Bulk cement is used by ready-mix and concrete block companies. The company took media workers on a tour of the Claxton Bay plant yesterday.

Ramjitsingh said: “The good news about that is, that is one of the highest production numbers per hour we have ever gotten on the roller press since this plant was commissioned (five years ago). That was an excellent effort on the people who ran the plant yesterday.”

Ramjitsingh said on a normal eight-hour shift the plant produces 480 tonnes of cement.

Ramjitsingh said the plant would eventually run on a two-shift system, producing up to 6,000 tonnes of cement a week.

Ramjitsingh said TCL had a stockpile of approximately 25,000 tonnes of clinker—the core material used to manufacture cement.

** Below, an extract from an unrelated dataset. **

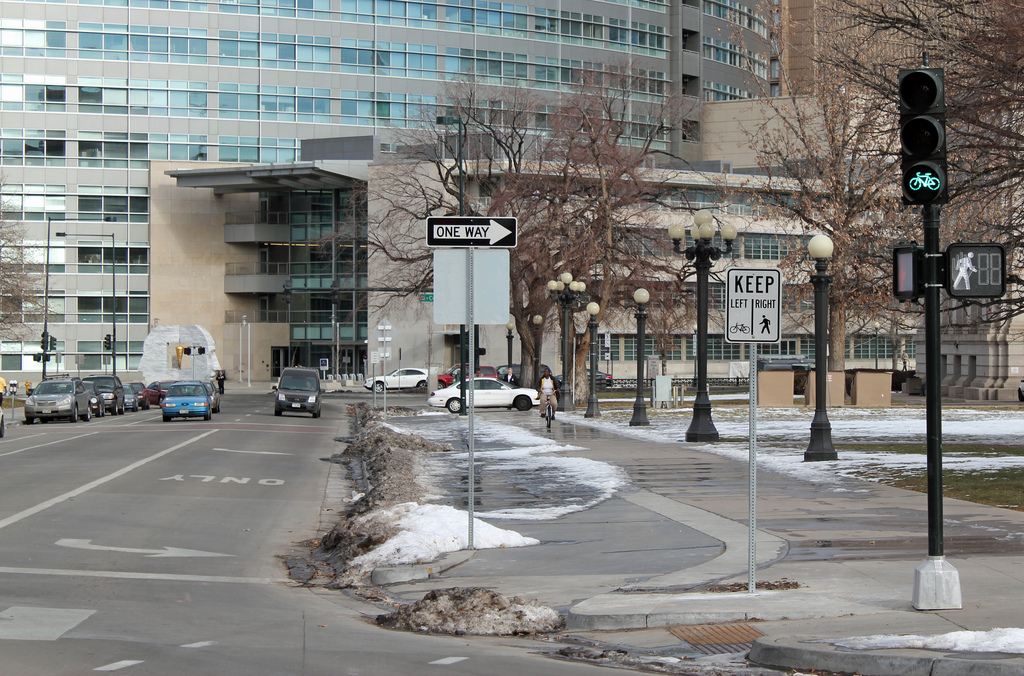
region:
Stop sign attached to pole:
[895, 62, 954, 222]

In the interim, the bagged cement will continue to be imported from TCL’s subsidiaries in Barbados and Jamaica.

Ramjitsingh said the plant was being operated by managers and senior employees who were part of the design, build and construction of the facility.

But Ancel Roget, president general of the Oilfields Workers’ Trade Union (OWTU), said the managers were not certified in operating the highly technical plant.

He said proper Occupational, Health and Safety procedures were not being practised and noted the amount of cement produced was being exaggerated.

Roget said workers were not deterred and intend to continue the planned 90-day strike.

The company’s 6.5 per cent wage increase was refused by the union demanding 16 per cent. The company has since mailed individual contract offers to its 600 workers.

TCL’s general manager Satnarine Bachew said several workers have accepted the package. But Roget said contracts were being burnt at the strike camp in Claxton Bay daily.